[INSTRUCTIONS FOR THE TASK]: Please restate each line of the data below exactly. Omit all images.

━━━━━ PROVIDED MATERIAL

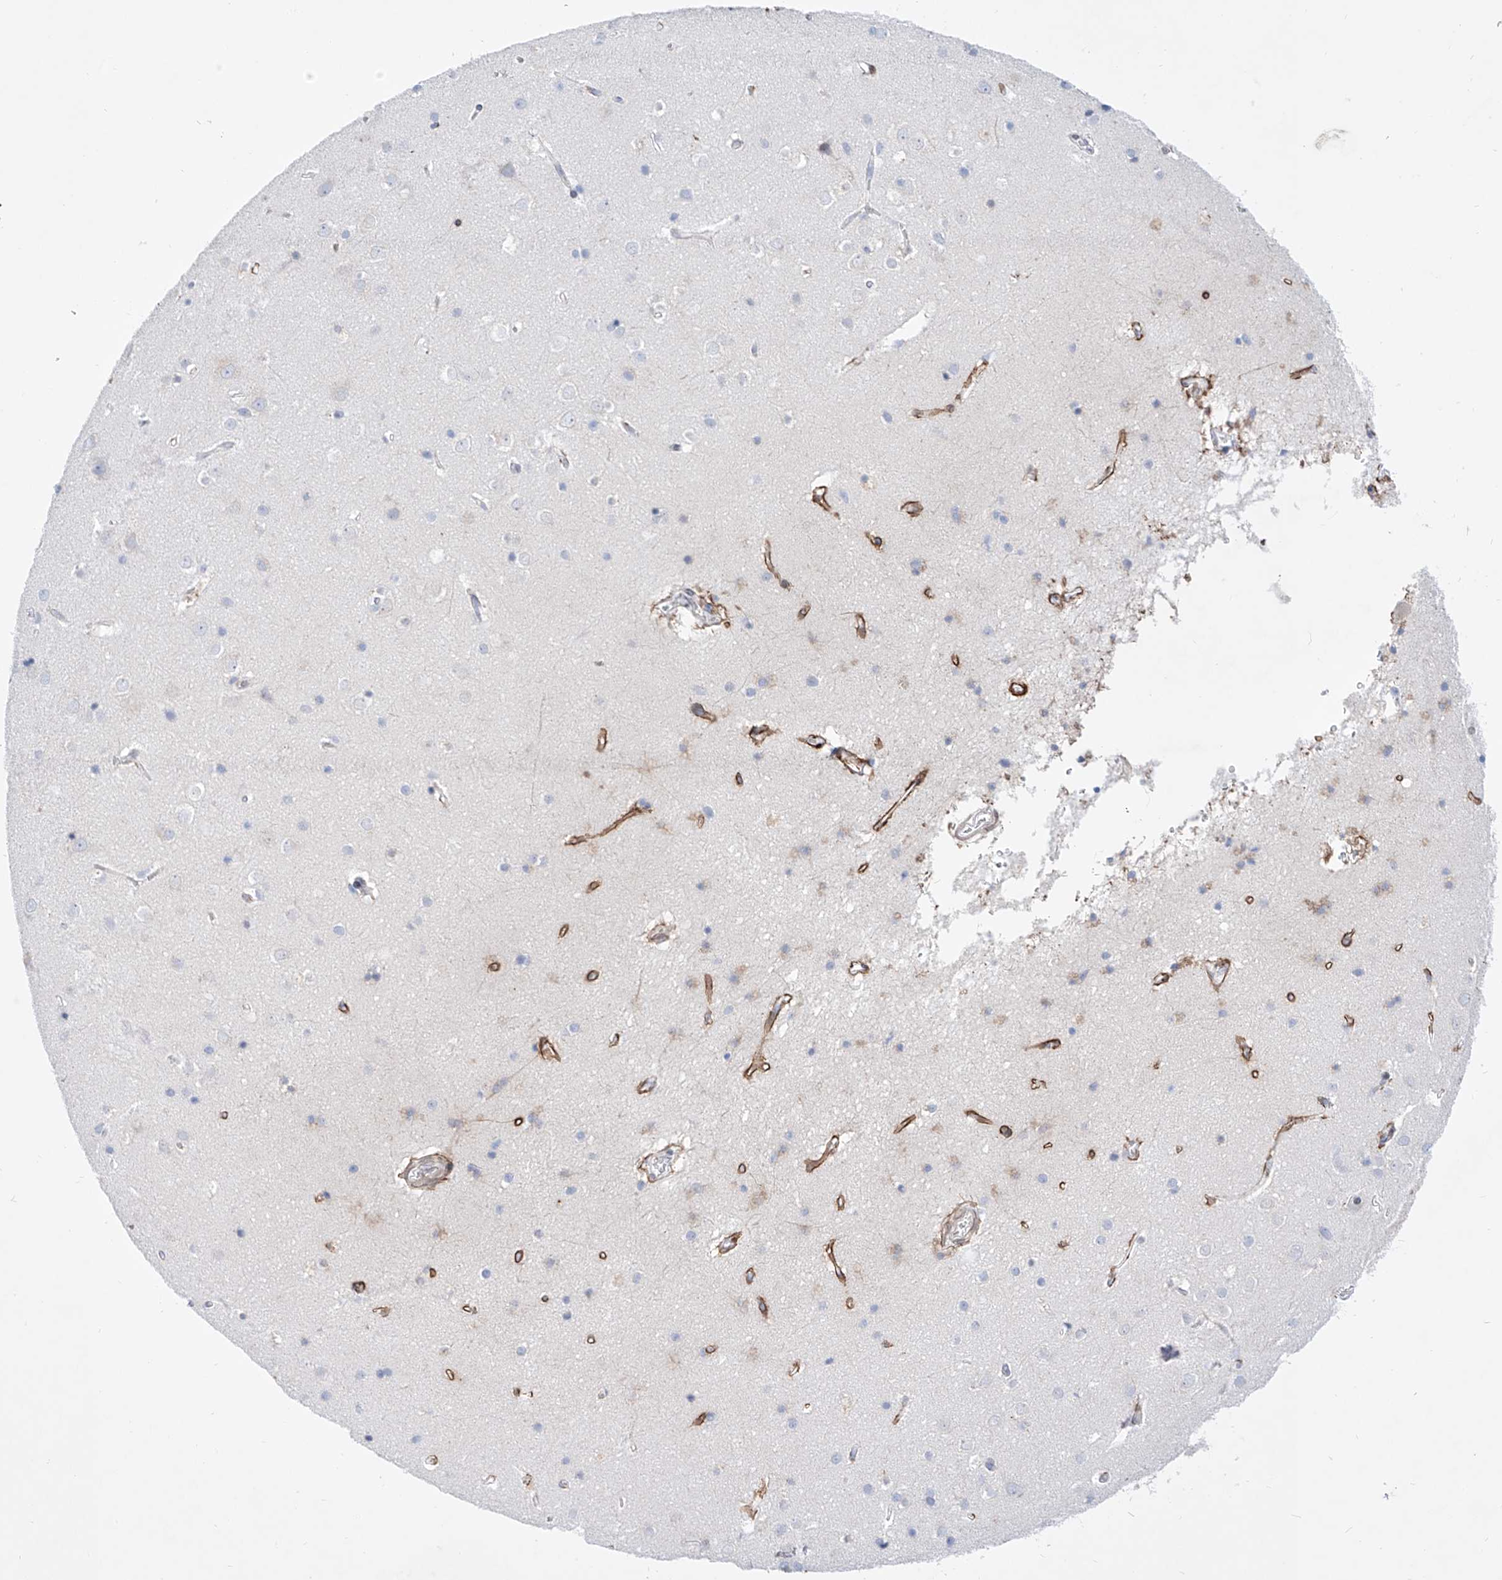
{"staining": {"intensity": "negative", "quantity": "none", "location": "none"}, "tissue": "cerebral cortex", "cell_type": "Endothelial cells", "image_type": "normal", "snomed": [{"axis": "morphology", "description": "Normal tissue, NOS"}, {"axis": "topography", "description": "Cerebral cortex"}], "caption": "A photomicrograph of cerebral cortex stained for a protein reveals no brown staining in endothelial cells. (DAB IHC with hematoxylin counter stain).", "gene": "LCLAT1", "patient": {"sex": "male", "age": 54}}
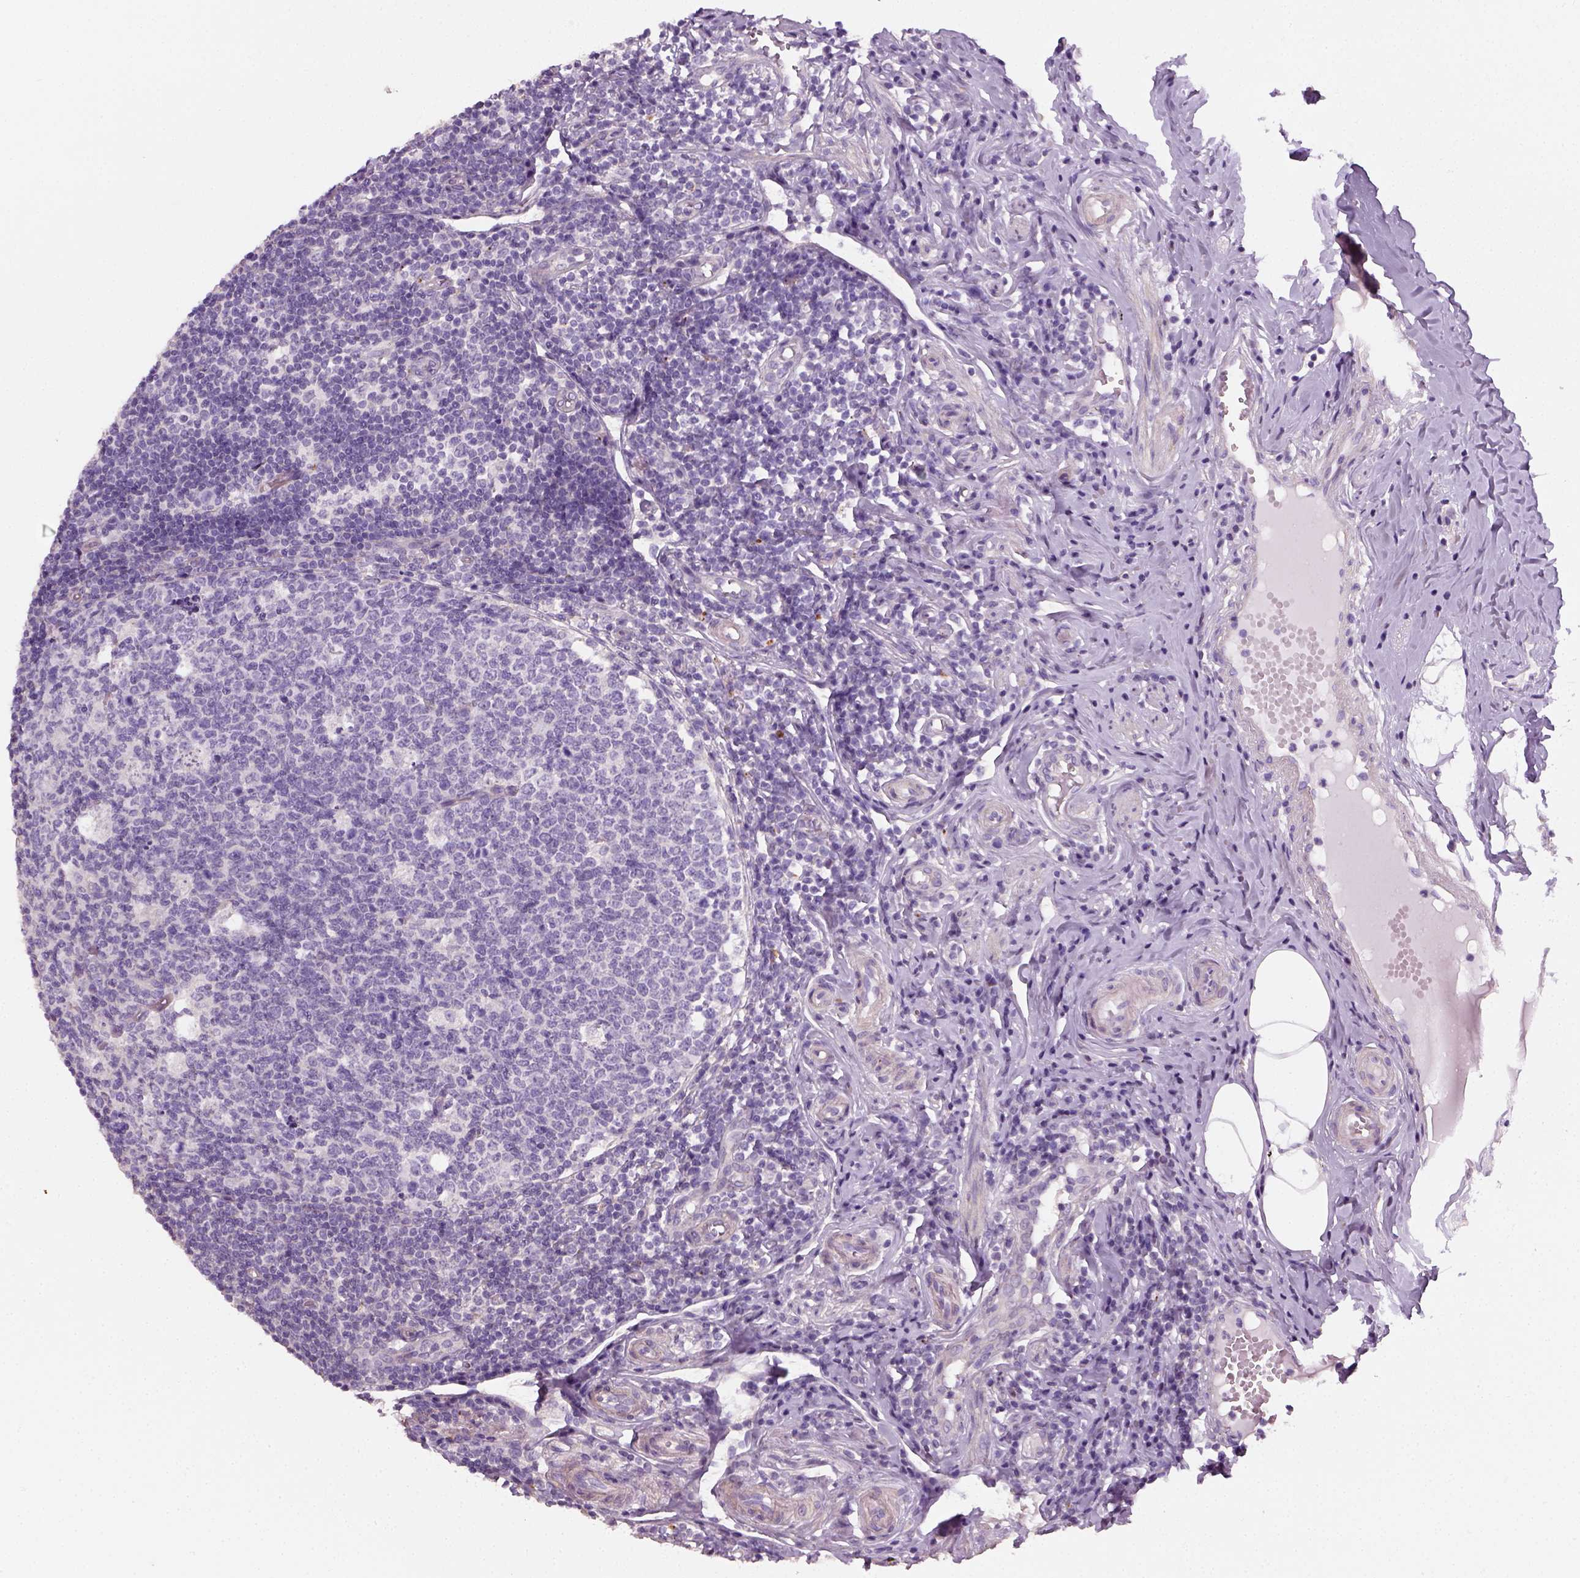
{"staining": {"intensity": "negative", "quantity": "none", "location": "none"}, "tissue": "appendix", "cell_type": "Glandular cells", "image_type": "normal", "snomed": [{"axis": "morphology", "description": "Normal tissue, NOS"}, {"axis": "topography", "description": "Appendix"}], "caption": "An immunohistochemistry (IHC) micrograph of benign appendix is shown. There is no staining in glandular cells of appendix.", "gene": "ELOVL3", "patient": {"sex": "male", "age": 18}}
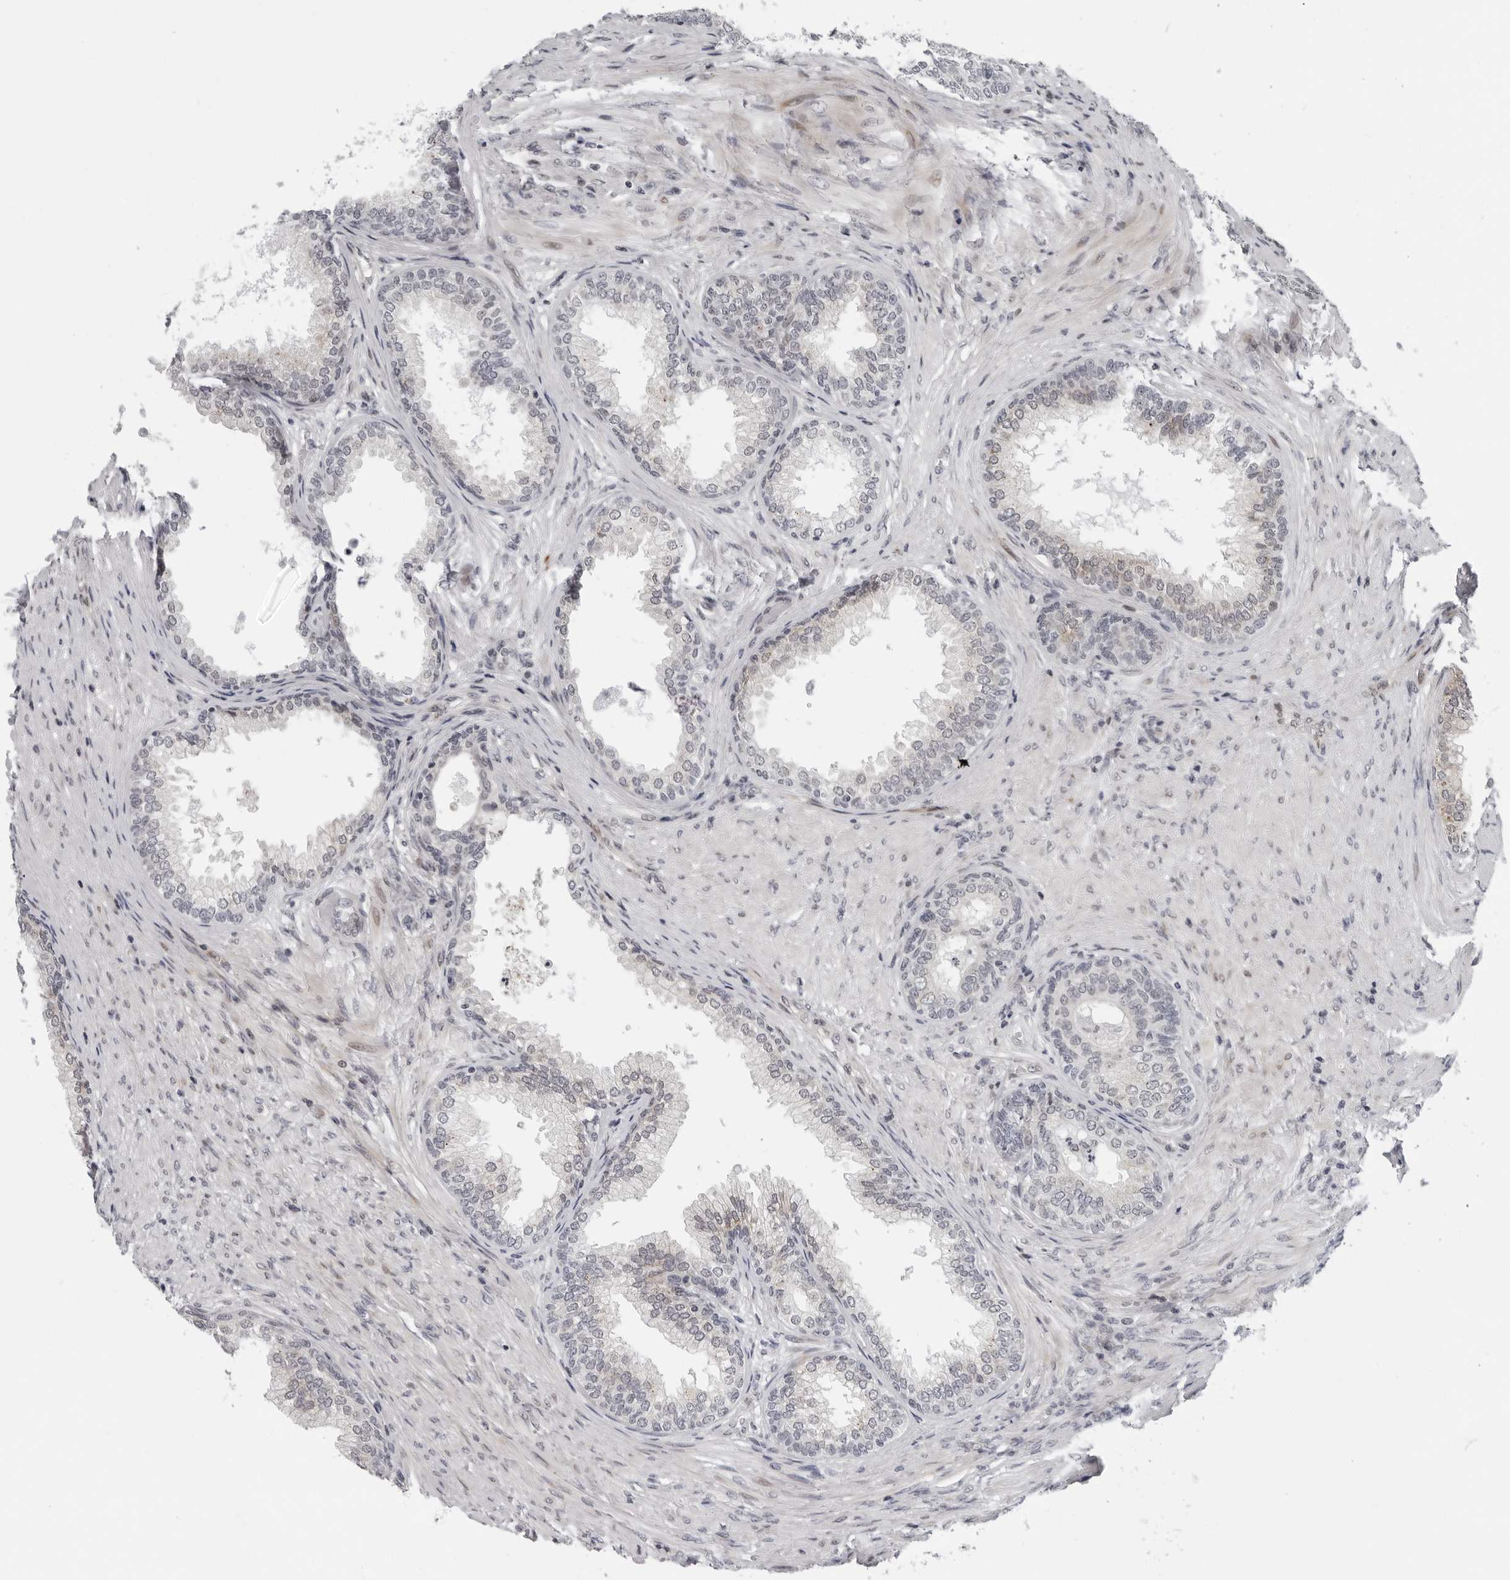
{"staining": {"intensity": "moderate", "quantity": "<25%", "location": "cytoplasmic/membranous"}, "tissue": "prostate", "cell_type": "Glandular cells", "image_type": "normal", "snomed": [{"axis": "morphology", "description": "Normal tissue, NOS"}, {"axis": "topography", "description": "Prostate"}], "caption": "Protein analysis of unremarkable prostate exhibits moderate cytoplasmic/membranous positivity in approximately <25% of glandular cells.", "gene": "PIP4K2C", "patient": {"sex": "male", "age": 76}}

━━━━━━━━━━

[EXERCISE OUTPUT]:
{"staining": {"intensity": "negative", "quantity": "none", "location": "none"}, "tissue": "cerebral cortex", "cell_type": "Endothelial cells", "image_type": "normal", "snomed": [{"axis": "morphology", "description": "Normal tissue, NOS"}, {"axis": "topography", "description": "Cerebral cortex"}], "caption": "A photomicrograph of cerebral cortex stained for a protein reveals no brown staining in endothelial cells. (DAB IHC with hematoxylin counter stain).", "gene": "LCLAT1", "patient": {"sex": "male", "age": 54}}
{"staining": {"intensity": "negative", "quantity": "none", "location": "none"}, "tissue": "appendix", "cell_type": "Glandular cells", "image_type": "normal", "snomed": [{"axis": "morphology", "description": "Normal tissue, NOS"}, {"axis": "topography", "description": "Appendix"}], "caption": "An immunohistochemistry (IHC) micrograph of benign appendix is shown. There is no staining in glandular cells of appendix.", "gene": "ELOVL3", "patient": {"sex": "male", "age": 18}}
{"staining": {"intensity": "moderate", "quantity": "<25%", "location": "cytoplasmic/membranous"}, "tissue": "prostate", "cell_type": "Glandular cells", "image_type": "normal", "snomed": [{"axis": "morphology", "description": "Normal tissue, NOS"}, {"axis": "topography", "description": "Prostate"}], "caption": "Protein analysis of unremarkable prostate exhibits moderate cytoplasmic/membranous positivity in approximately <25% of glandular cells.", "gene": "PIP4K2C", "patient": {"sex": "male", "age": 76}}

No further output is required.